[Exercise requirements]
The response should consist of every line below, restated exactly, with no pictures.

[The records]
BEGIN

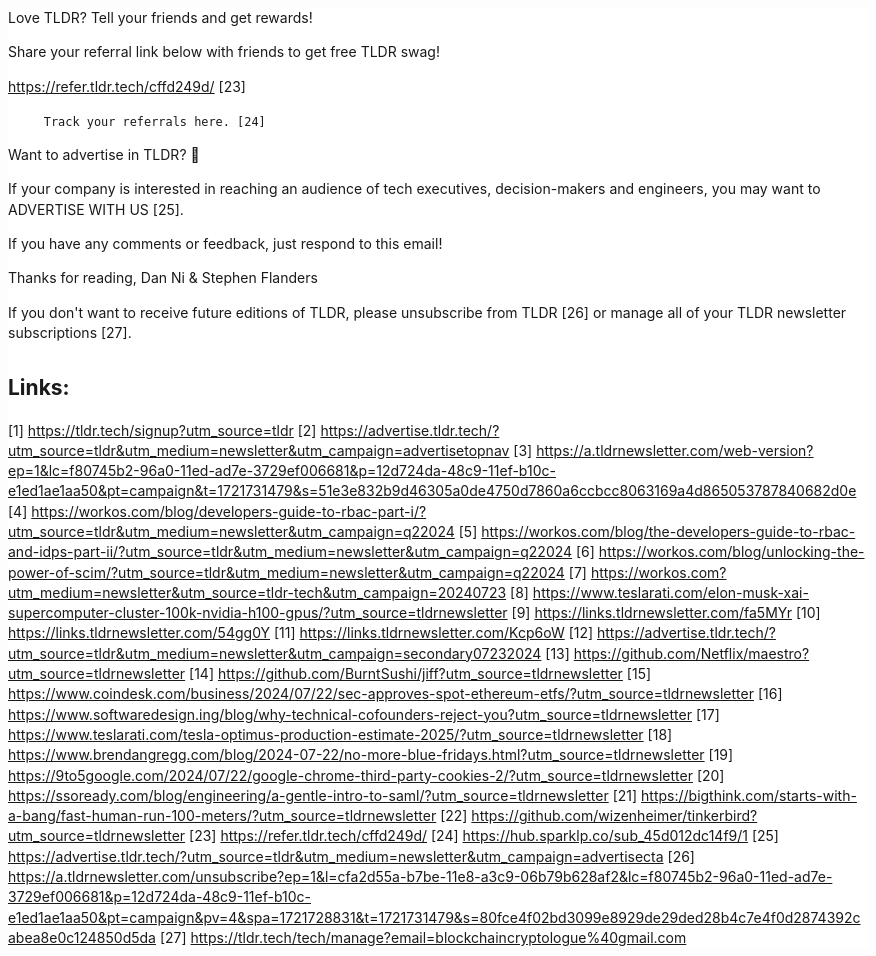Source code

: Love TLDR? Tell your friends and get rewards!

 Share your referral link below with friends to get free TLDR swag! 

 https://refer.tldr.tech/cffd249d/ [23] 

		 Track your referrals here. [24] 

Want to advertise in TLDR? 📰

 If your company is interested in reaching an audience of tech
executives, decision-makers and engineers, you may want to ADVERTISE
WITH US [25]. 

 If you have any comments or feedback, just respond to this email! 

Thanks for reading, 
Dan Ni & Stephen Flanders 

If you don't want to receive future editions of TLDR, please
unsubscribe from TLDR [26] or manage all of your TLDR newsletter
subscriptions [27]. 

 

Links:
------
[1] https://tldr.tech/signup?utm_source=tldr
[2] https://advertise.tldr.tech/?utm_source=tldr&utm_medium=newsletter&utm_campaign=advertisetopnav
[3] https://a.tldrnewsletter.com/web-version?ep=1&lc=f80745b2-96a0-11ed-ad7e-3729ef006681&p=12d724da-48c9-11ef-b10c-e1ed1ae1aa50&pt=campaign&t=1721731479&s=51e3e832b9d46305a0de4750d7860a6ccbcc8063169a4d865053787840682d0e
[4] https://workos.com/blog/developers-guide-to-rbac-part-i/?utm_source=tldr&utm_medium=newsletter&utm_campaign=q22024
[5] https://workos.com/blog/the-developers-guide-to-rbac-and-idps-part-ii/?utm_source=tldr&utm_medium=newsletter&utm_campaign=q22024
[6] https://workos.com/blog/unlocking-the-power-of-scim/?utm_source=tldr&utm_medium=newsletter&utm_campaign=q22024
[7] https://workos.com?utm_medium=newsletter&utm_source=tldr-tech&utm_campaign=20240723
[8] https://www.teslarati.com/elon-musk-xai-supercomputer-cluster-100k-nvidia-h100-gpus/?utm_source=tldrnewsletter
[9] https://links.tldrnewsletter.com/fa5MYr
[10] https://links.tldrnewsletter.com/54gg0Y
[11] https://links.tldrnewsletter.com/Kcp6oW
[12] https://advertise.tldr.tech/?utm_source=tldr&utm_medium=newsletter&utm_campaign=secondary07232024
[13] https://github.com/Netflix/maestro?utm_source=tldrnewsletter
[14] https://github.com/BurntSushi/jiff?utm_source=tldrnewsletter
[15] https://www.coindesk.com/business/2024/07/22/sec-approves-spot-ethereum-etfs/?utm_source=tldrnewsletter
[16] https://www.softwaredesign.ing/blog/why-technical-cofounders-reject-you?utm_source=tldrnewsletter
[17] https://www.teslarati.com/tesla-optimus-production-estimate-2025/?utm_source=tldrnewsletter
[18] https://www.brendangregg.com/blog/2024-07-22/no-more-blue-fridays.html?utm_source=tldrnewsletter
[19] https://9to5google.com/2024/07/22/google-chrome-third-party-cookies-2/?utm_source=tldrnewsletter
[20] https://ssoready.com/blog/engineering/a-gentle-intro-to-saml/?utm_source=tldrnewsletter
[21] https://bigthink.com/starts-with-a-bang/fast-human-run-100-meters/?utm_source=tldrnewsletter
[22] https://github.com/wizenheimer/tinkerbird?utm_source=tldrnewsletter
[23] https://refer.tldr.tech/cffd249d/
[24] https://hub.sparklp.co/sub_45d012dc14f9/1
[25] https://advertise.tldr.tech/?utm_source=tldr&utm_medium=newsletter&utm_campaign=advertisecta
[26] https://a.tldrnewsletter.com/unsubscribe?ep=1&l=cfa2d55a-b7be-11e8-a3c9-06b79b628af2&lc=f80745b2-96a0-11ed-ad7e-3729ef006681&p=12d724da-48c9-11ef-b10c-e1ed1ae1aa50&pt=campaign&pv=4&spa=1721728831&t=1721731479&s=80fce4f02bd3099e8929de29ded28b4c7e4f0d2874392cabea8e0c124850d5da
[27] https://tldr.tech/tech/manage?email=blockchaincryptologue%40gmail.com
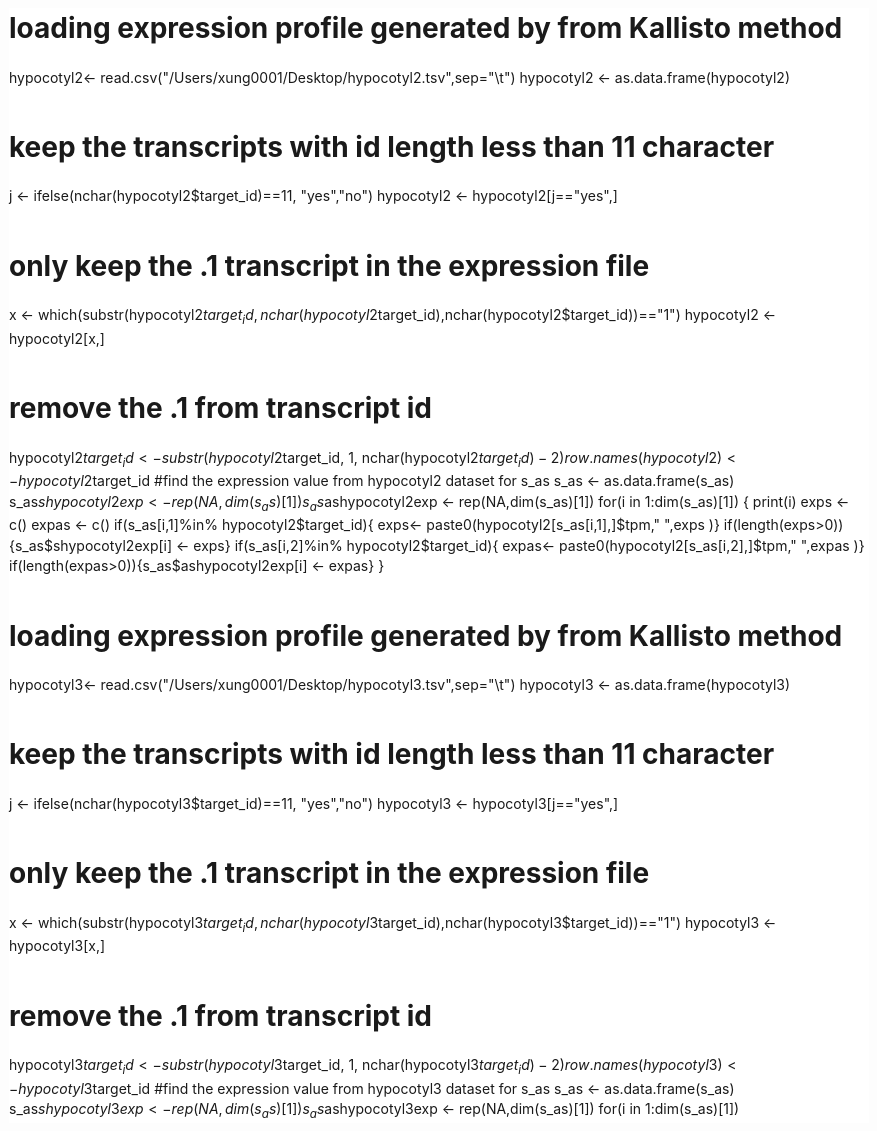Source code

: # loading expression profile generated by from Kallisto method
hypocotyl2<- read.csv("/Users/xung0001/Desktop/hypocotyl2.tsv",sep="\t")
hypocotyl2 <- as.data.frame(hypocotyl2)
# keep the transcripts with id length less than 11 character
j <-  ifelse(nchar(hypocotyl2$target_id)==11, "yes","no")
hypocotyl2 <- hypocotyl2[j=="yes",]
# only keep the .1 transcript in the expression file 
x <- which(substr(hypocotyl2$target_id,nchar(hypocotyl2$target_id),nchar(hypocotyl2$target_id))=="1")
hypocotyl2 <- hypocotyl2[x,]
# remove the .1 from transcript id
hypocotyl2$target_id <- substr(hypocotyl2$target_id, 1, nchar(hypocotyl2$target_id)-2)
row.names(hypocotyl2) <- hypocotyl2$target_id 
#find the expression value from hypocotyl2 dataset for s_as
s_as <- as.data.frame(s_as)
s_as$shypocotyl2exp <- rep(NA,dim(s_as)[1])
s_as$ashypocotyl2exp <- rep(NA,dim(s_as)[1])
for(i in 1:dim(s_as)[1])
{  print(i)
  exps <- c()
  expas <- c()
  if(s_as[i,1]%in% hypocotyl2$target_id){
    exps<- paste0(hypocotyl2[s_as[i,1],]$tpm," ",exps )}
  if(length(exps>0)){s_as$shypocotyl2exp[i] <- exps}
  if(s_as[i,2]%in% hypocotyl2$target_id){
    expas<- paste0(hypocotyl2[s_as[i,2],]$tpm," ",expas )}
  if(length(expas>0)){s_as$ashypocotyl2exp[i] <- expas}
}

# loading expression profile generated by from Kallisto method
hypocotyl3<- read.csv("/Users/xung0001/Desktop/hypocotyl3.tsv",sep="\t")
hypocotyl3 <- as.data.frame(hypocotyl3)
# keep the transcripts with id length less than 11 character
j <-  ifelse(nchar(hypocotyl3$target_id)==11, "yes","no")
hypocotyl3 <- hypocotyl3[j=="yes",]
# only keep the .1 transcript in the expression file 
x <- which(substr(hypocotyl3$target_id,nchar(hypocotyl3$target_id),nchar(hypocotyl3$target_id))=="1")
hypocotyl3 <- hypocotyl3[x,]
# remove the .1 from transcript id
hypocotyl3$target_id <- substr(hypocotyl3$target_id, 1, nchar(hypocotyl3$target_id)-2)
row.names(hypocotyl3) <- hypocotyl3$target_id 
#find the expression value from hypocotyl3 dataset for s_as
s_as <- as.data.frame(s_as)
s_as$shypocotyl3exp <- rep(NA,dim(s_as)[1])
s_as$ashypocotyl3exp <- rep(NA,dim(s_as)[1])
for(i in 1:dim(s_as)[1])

END

[Finished task]
Source code

: Love TLDR? Tell your friends and get rewards!

 Share your referral link below with friends to get free TLDR swag! 

 https://refer.tldr.tech/cffd249d/ [23] 

		 Track your referrals here. [24] 

Want to advertise in TLDR? 📰

 If your company is interested in reaching an audience of tech
executives, decision-makers and engineers, you may want to ADVERTISE
WITH US [25]. 

 If you have any comments or feedback, just respond to this email! 

Thanks for reading, 
Dan Ni & Stephen Flanders 

If you don't want to receive future editions of TLDR, please
unsubscribe from TLDR [26] or manage all of your TLDR newsletter
subscriptions [27]. 

 

Links:
------
[1] https://tldr.tech/signup?utm_source=tldr
[2] https://advertise.tldr.tech/?utm_source=tldr&utm_medium=newsletter&utm_campaign=advertisetopnav
[3] https://a.tldrnewsletter.com/web-version?ep=1&lc=f80745b2-96a0-11ed-ad7e-3729ef006681&p=12d724da-48c9-11ef-b10c-e1ed1ae1aa50&pt=campaign&t=1721731479&s=51e3e832b9d46305a0de4750d7860a6ccbcc8063169a4d865053787840682d0e
[4] https://workos.com/blog/developers-guide-to-rbac-part-i/?utm_source=tldr&utm_medium=newsletter&utm_campaign=q22024
[5] https://workos.com/blog/the-developers-guide-to-rbac-and-idps-part-ii/?utm_source=tldr&utm_medium=newsletter&utm_campaign=q22024
[6] https://workos.com/blog/unlocking-the-power-of-scim/?utm_source=tldr&utm_medium=newsletter&utm_campaign=q22024
[7] https://workos.com?utm_medium=newsletter&utm_source=tldr-tech&utm_campaign=20240723
[8] https://www.teslarati.com/elon-musk-xai-supercomputer-cluster-100k-nvidia-h100-gpus/?utm_source=tldrnewsletter
[9] https://links.tldrnewsletter.com/fa5MYr
[10] https://links.tldrnewsletter.com/54gg0Y
[11] https://links.tldrnewsletter.com/Kcp6oW
[12] https://advertise.tldr.tech/?utm_source=tldr&utm_medium=newsletter&utm_campaign=secondary07232024
[13] https://github.com/Netflix/maestro?utm_source=tldrnewsletter
[14] https://github.com/BurntSushi/jiff?utm_source=tldrnewsletter
[15] https://www.coindesk.com/business/2024/07/22/sec-approves-spot-ethereum-etfs/?utm_source=tldrnewsletter
[16] https://www.softwaredesign.ing/blog/why-technical-cofounders-reject-you?utm_source=tldrnewsletter
[17] https://www.teslarati.com/tesla-optimus-production-estimate-2025/?utm_source=tldrnewsletter
[18] https://www.brendangregg.com/blog/2024-07-22/no-more-blue-fridays.html?utm_source=tldrnewsletter
[19] https://9to5google.com/2024/07/22/google-chrome-third-party-cookies-2/?utm_source=tldrnewsletter
[20] https://ssoready.com/blog/engineering/a-gentle-intro-to-saml/?utm_source=tldrnewsletter
[21] https://bigthink.com/starts-with-a-bang/fast-human-run-100-meters/?utm_source=tldrnewsletter
[22] https://github.com/wizenheimer/tinkerbird?utm_source=tldrnewsletter
[23] https://refer.tldr.tech/cffd249d/
[24] https://hub.sparklp.co/sub_45d012dc14f9/1
[25] https://advertise.tldr.tech/?utm_source=tldr&utm_medium=newsletter&utm_campaign=advertisecta
[26] https://a.tldrnewsletter.com/unsubscribe?ep=1&l=cfa2d55a-b7be-11e8-a3c9-06b79b628af2&lc=f80745b2-96a0-11ed-ad7e-3729ef006681&p=12d724da-48c9-11ef-b10c-e1ed1ae1aa50&pt=campaign&pv=4&spa=1721728831&t=1721731479&s=80fce4f02bd3099e8929de29ded28b4c7e4f0d2874392cabea8e0c124850d5da
[27] https://tldr.tech/tech/manage?email=blockchaincryptologue%40gmail.com
Source code

: # loading expression profile generated by from Kallisto method
hypocotyl2<- read.csv("/Users/xung0001/Desktop/hypocotyl2.tsv",sep="\t")
hypocotyl2 <- as.data.frame(hypocotyl2)
# keep the transcripts with id length less than 11 character
j <-  ifelse(nchar(hypocotyl2$target_id)==11, "yes","no")
hypocotyl2 <- hypocotyl2[j=="yes",]
# only keep the .1 transcript in the expression file 
x <- which(substr(hypocotyl2$target_id,nchar(hypocotyl2$target_id),nchar(hypocotyl2$target_id))=="1")
hypocotyl2 <- hypocotyl2[x,]
# remove the .1 from transcript id
hypocotyl2$target_id <- substr(hypocotyl2$target_id, 1, nchar(hypocotyl2$target_id)-2)
row.names(hypocotyl2) <- hypocotyl2$target_id 
#find the expression value from hypocotyl2 dataset for s_as
s_as <- as.data.frame(s_as)
s_as$shypocotyl2exp <- rep(NA,dim(s_as)[1])
s_as$ashypocotyl2exp <- rep(NA,dim(s_as)[1])
for(i in 1:dim(s_as)[1])
{  print(i)
  exps <- c()
  expas <- c()
  if(s_as[i,1]%in% hypocotyl2$target_id){
    exps<- paste0(hypocotyl2[s_as[i,1],]$tpm," ",exps )}
  if(length(exps>0)){s_as$shypocotyl2exp[i] <- exps}
  if(s_as[i,2]%in% hypocotyl2$target_id){
    expas<- paste0(hypocotyl2[s_as[i,2],]$tpm," ",expas )}
  if(length(expas>0)){s_as$ashypocotyl2exp[i] <- expas}
}

# loading expression profile generated by from Kallisto method
hypocotyl3<- read.csv("/Users/xung0001/Desktop/hypocotyl3.tsv",sep="\t")
hypocotyl3 <- as.data.frame(hypocotyl3)
# keep the transcripts with id length less than 11 character
j <-  ifelse(nchar(hypocotyl3$target_id)==11, "yes","no")
hypocotyl3 <- hypocotyl3[j=="yes",]
# only keep the .1 transcript in the expression file 
x <- which(substr(hypocotyl3$target_id,nchar(hypocotyl3$target_id),nchar(hypocotyl3$target_id))=="1")
hypocotyl3 <- hypocotyl3[x,]
# remove the .1 from transcript id
hypocotyl3$target_id <- substr(hypocotyl3$target_id, 1, nchar(hypocotyl3$target_id)-2)
row.names(hypocotyl3) <- hypocotyl3$target_id 
#find the expression value from hypocotyl3 dataset for s_as
s_as <- as.data.frame(s_as)
s_as$shypocotyl3exp <- rep(NA,dim(s_as)[1])
s_as$ashypocotyl3exp <- rep(NA,dim(s_as)[1])
for(i in 1:dim(s_as)[1])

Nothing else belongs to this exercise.